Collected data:
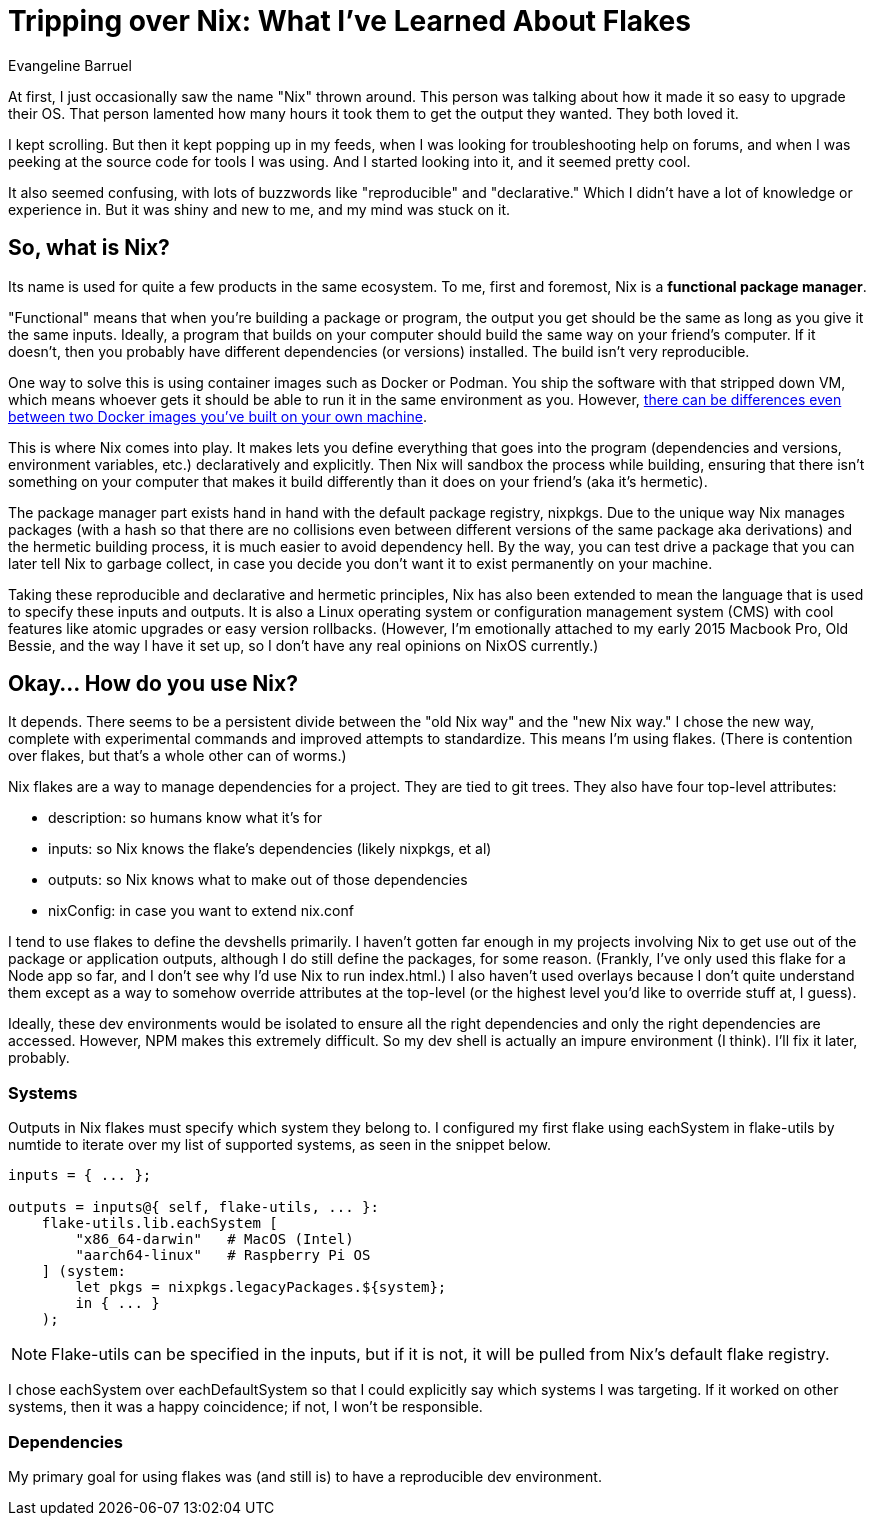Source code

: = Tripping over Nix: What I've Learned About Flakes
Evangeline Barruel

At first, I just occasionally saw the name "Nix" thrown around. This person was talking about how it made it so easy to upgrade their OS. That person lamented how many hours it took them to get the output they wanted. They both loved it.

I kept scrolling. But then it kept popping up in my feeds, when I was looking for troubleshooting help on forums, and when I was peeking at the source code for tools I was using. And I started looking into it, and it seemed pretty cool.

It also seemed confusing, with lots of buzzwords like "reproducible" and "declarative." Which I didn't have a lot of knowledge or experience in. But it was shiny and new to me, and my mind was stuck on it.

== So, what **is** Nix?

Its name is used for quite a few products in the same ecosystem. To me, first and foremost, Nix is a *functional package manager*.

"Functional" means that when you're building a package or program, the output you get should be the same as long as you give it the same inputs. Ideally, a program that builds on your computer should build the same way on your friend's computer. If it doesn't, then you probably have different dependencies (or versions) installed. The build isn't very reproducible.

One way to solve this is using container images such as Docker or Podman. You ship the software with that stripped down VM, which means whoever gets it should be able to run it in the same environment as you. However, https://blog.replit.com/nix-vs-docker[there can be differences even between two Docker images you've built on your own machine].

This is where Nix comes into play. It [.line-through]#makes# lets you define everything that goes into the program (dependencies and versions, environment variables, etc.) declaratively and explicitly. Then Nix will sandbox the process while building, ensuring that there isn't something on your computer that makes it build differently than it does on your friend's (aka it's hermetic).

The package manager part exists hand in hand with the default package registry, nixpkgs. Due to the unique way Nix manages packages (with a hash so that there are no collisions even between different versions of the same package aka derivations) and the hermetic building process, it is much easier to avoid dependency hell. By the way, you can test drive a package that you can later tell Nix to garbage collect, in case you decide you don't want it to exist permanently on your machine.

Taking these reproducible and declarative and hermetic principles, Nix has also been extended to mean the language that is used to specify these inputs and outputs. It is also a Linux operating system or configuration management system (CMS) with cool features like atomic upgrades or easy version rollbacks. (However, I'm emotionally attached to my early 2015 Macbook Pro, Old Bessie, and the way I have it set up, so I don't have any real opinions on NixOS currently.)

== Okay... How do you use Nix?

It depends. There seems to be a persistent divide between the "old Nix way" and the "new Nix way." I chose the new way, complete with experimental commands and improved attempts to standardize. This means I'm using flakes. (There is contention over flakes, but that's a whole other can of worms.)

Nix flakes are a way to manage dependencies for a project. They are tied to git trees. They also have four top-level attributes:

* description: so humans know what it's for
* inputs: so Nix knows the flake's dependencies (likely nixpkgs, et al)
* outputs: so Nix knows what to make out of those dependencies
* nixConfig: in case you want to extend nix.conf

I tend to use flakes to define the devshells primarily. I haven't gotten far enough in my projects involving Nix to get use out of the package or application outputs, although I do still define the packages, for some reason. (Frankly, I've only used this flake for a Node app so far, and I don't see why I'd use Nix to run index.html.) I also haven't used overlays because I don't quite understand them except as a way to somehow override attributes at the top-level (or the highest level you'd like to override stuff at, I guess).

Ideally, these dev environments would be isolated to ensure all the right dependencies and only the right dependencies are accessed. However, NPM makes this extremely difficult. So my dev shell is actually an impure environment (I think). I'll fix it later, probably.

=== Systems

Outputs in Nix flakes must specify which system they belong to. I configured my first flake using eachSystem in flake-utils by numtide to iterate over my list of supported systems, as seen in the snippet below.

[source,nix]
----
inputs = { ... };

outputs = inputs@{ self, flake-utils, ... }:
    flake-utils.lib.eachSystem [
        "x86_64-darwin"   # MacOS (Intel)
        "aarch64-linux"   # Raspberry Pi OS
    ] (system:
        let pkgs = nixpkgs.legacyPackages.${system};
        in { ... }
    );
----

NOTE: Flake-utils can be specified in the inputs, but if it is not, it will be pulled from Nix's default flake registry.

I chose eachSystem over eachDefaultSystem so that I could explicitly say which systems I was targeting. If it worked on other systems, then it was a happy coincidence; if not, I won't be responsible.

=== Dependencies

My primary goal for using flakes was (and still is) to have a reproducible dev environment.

==

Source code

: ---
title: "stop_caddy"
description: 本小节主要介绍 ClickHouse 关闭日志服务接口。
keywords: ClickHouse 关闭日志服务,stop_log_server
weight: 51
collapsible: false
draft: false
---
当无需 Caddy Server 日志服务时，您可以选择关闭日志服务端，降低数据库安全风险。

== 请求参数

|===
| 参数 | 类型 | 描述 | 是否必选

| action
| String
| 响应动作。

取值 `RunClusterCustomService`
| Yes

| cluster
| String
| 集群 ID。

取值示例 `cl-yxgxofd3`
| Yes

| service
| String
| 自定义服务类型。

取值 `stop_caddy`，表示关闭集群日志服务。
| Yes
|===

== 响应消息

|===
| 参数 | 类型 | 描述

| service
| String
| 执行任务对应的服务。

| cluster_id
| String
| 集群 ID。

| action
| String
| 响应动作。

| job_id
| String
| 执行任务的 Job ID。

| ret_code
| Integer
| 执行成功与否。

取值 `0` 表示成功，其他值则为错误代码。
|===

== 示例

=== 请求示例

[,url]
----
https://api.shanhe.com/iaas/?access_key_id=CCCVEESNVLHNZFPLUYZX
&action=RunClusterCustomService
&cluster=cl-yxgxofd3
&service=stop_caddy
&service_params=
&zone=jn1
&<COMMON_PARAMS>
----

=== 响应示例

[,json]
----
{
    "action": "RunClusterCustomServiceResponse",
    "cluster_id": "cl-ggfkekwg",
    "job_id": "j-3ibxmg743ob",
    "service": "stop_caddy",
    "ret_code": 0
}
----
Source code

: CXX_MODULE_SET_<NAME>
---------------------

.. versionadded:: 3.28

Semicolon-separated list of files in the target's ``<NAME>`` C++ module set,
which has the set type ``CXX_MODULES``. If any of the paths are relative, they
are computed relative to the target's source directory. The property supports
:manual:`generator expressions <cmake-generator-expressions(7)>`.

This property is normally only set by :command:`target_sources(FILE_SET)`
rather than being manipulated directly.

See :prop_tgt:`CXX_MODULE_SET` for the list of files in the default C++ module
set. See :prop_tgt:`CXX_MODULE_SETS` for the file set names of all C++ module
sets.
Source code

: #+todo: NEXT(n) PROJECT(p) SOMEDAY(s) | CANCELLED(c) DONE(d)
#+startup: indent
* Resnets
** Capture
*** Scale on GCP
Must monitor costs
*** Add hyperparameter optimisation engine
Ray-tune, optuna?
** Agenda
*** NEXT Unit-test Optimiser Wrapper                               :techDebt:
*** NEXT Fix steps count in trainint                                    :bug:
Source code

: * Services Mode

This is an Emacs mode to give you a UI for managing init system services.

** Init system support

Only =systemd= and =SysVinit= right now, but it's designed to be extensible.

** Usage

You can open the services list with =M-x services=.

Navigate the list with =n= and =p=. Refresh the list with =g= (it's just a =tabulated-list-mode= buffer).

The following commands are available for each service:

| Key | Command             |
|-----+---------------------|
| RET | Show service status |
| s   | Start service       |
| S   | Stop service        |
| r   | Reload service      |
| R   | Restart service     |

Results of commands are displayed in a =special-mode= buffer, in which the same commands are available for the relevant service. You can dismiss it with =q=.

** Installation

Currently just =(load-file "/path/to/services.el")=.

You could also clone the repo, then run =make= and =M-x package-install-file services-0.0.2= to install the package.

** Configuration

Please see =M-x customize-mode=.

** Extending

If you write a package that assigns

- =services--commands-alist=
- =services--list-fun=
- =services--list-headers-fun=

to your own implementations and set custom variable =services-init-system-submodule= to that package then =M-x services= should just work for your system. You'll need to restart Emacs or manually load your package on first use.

* * *

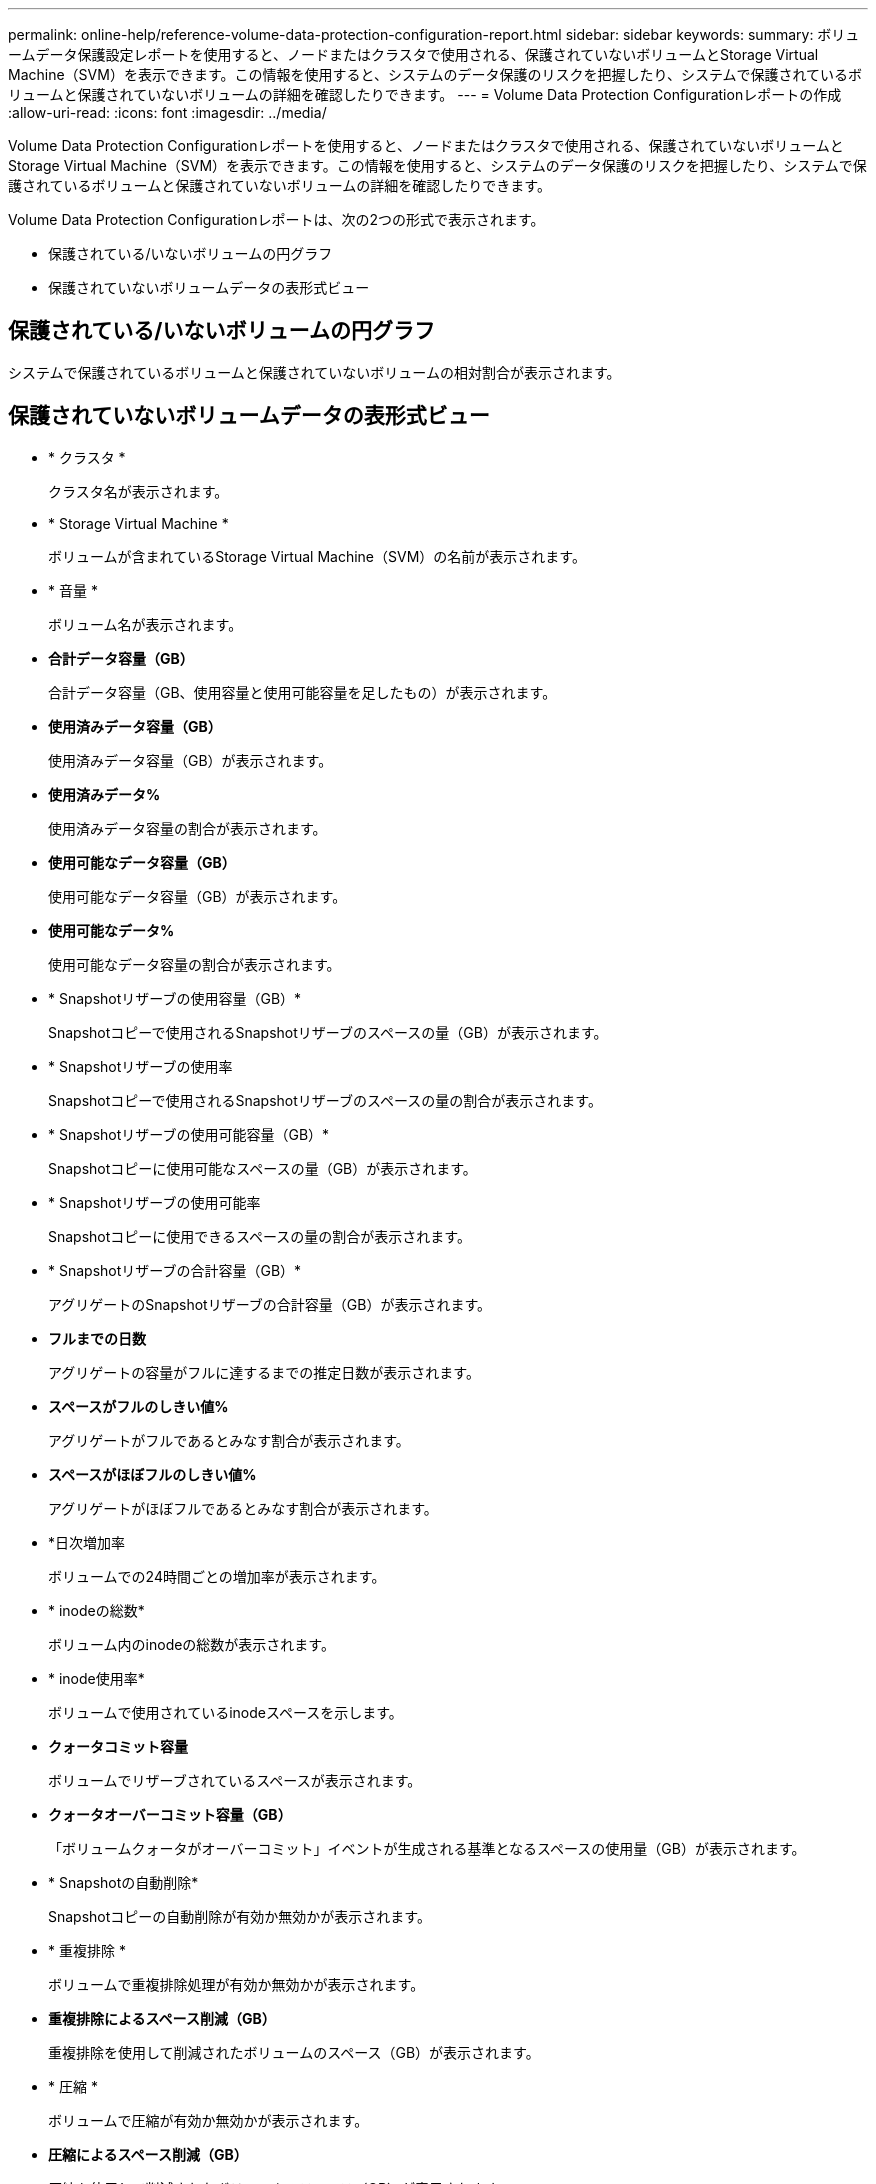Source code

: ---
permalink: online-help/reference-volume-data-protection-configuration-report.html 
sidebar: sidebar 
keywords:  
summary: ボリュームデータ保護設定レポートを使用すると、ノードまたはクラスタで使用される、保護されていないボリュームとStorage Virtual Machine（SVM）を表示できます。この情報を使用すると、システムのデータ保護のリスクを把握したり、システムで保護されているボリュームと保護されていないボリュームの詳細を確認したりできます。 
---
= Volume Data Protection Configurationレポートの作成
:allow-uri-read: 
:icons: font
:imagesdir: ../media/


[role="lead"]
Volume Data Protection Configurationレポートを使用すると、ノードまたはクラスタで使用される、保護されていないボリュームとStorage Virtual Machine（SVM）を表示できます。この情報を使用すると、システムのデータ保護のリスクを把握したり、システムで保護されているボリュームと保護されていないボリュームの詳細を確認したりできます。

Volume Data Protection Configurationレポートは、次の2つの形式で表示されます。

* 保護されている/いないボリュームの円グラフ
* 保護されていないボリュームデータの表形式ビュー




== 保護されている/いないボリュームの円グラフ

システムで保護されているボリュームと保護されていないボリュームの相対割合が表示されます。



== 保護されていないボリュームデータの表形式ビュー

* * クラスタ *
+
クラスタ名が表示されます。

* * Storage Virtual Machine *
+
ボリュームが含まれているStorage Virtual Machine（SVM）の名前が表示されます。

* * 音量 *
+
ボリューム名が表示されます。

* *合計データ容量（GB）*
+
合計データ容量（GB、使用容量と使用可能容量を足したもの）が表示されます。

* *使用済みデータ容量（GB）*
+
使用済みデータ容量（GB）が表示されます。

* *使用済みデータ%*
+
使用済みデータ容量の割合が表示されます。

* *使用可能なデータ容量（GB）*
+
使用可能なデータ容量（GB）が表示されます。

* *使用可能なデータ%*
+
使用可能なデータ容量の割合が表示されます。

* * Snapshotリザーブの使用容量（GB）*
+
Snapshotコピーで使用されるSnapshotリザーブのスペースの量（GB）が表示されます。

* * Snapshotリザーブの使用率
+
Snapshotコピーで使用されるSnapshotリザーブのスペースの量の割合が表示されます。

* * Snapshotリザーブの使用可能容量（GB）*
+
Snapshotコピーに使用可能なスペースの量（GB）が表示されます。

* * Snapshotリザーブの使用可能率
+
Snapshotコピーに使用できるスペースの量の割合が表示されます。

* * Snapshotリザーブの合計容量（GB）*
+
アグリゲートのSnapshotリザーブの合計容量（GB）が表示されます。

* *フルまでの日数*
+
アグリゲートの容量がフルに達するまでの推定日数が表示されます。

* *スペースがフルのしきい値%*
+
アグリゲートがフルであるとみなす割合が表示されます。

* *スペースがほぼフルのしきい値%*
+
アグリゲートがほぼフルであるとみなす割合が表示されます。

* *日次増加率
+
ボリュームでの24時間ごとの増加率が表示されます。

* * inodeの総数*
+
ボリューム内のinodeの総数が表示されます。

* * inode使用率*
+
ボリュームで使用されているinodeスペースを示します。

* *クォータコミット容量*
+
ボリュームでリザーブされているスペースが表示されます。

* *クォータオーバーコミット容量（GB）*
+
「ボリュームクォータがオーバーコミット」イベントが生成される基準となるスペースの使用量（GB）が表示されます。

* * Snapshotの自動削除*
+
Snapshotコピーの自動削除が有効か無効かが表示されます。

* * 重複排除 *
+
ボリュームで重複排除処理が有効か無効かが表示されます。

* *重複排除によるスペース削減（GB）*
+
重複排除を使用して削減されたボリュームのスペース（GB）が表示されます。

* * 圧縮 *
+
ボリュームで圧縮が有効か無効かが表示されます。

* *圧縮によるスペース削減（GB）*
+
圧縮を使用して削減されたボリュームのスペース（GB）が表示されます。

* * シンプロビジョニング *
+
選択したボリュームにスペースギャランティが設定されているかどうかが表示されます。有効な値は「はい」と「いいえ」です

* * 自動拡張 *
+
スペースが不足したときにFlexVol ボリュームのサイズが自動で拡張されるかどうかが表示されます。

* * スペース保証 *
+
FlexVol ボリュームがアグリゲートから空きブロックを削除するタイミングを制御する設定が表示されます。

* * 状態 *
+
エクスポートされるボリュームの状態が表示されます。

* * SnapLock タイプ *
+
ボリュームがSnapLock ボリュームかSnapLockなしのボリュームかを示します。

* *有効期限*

• _What is needed_: Go through the lines above and copy any that contain "ノードまたはクラスタで使用される".

• _Result of this task_:
summary: ボリュームデータ保護設定レポートを使用すると、ノードまたはクラスタで使用される、保護されていないボリュームとStorage Virtual Machine（SVM）を表示できます。この情報を使用すると、システムのデータ保護のリスクを把握したり、システムで保護されているボリュームと保護されていないボリュームの詳細を確認したりできます。 
Volume Data Protection Configurationレポートを使用すると、ノードまたはクラスタで使用される、保護されていないボリュームとStorage Virtual Machine（SVM）を表示できます。この情報を使用すると、システムのデータ保護のリスクを把握したり、システムで保護されているボリュームと保護されていないボリュームの詳細を確認したりできます。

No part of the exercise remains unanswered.